Of course, it remains to be seen whether this will prove possible, or whether the need for a narrative on Britain’s departure from the EU will continue to dominate. A tilt back to the domestic policy agenda seems to make sense, but the question is whether Labour can convert Tory neglect of the NHS into electoral success.
Tom Watson is not going anywhere
The deputy leader said in an interview with Alastair Campbell, the former Blair media chief, that he has no input on electoral strategy for the party, and is unsure who advises Jeremy Corbyn on winning around the country.

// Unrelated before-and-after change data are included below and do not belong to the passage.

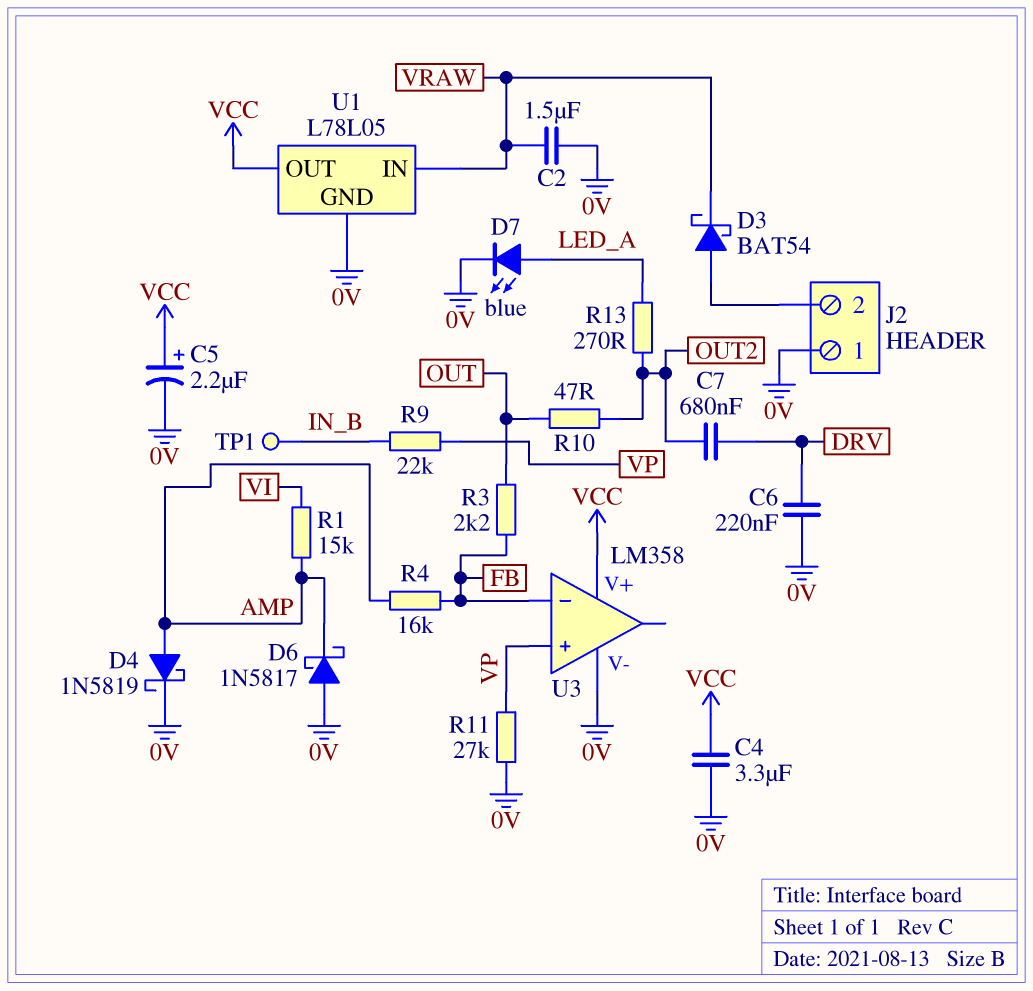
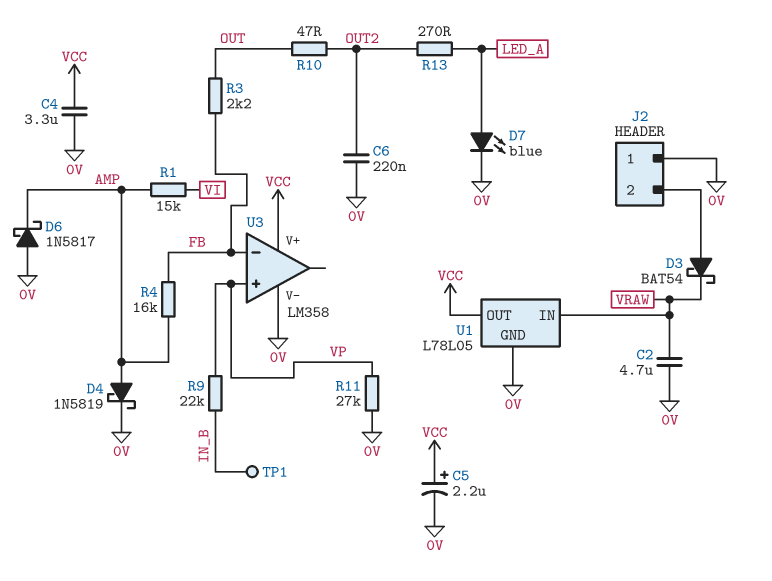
C2: 1.5uF (0V, VRAW) -> 4.7uF (0V, VRAW)
C6: 220nF (0V, DRV) -> 220nF (0V, OUT2)
C7: 680nF (DRV, OUT2) -> none

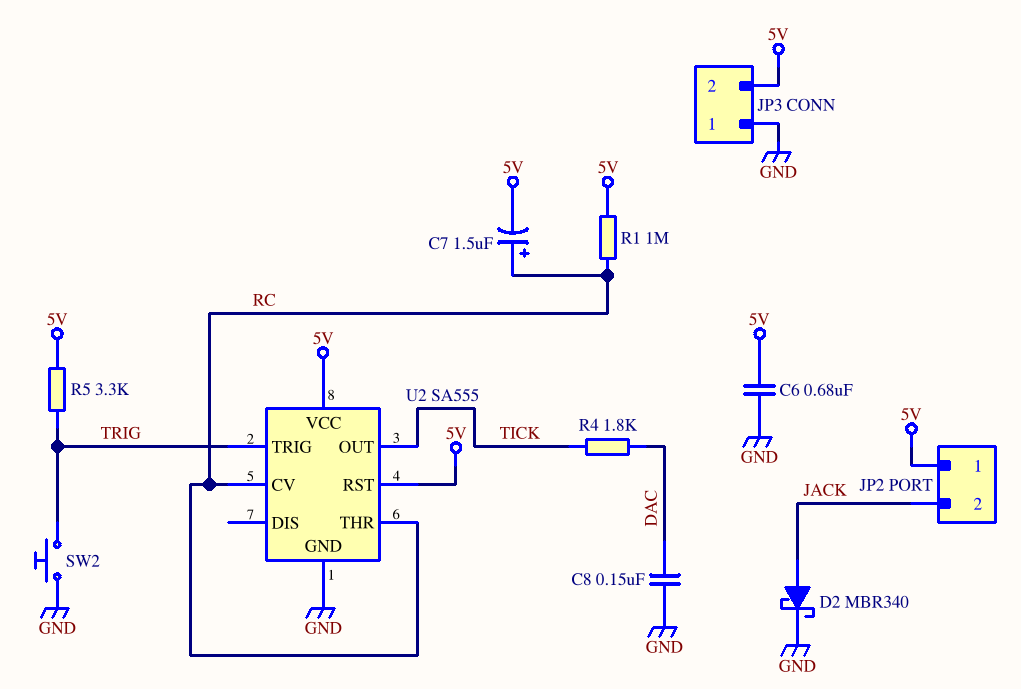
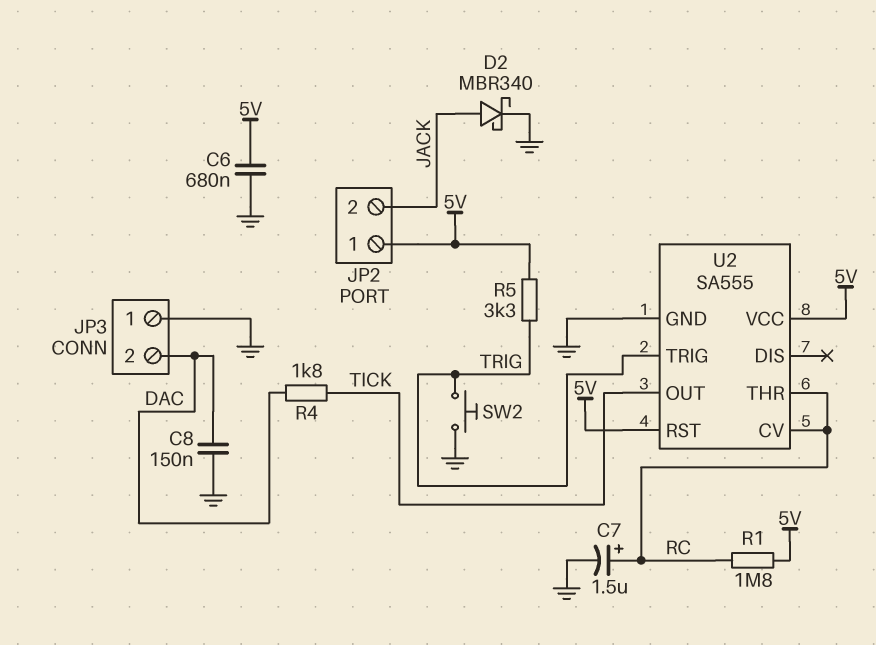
C7: 1.5uF (plus RC, minus 5V) -> 1.5uF (plus RC, minus GND)
JP3 pin 2: 5V -> DAC
R1: 1M (5V, RC) -> 1.8M (5V, RC)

Watson is no Blairite – memorably resigning in 2006 in order to push the then prime minister to give a date for his departure – so his comment should not be dismissed by Corbynistas but this level of apparent separation is remarkable. One does not have to go back too far, however, to find examples of when tension among Labour’s top two came alongside triumphant performances at the ballot box.
The Fabian Society’s report has put the progressive alliance back on the agenda (in some quarters)
The forecast that Labour could slip to as few as 140 seats in a general election has brought the thorny question of alliances between rival parties back onto the agenda – whether you think it is a good idea or major mis-step.
Many members will not like the idea of teaming up with the austerity-lite nationalists in Scotland, the bedroom tax-supporting Lib Dems or the electorally insignificant Greens – but the maths make for an interesting argument. The Fabian report suggested that gaining just 30 more seats between the so-called progressive parties could allow Labour to lead to a coalition government.
The Unite election will have a huge impact on the future direction of Labour
Rival camps in the parliamentary Labour Party (PLP) have pinned their hopes on Len McCluskey, or Gerard Coyne, to help restore the fortunes of the Opposition. Both candidates came out fighting over the weekend and Momentum and Labour First have spoken up for incumbent McCluskey and challenger Coyne respectively.
After the push to get as many as possible signed up to vote for the Labour leadership this summer, we can see an expanded membership has become the go-to strategy for political campaigning. Of course, increased trade union membership is a good thing in and of itself, so let’s hope new members stay and get involved in TU battles against the Tories.
Public support is growing for an early general election
Theresa May has publicly ruled out a snap general election but many suspect she could change her mind. An early vote is gaining support from Remain and Lib Dem voters, with enthusiasm growing by three points between early September and the end of the year. If 2017 continues to see chaos from the government on Brexit – only three days in we saw the resignation of key diplomat Sir Ivan Rodgers – May could face further turmoil. Yesterday Rodgers used his departing message to colleagues to urge them to continue to challenge “ill-founded arguments and muddled thinking”. Not exactly a ringing endorsement of the government.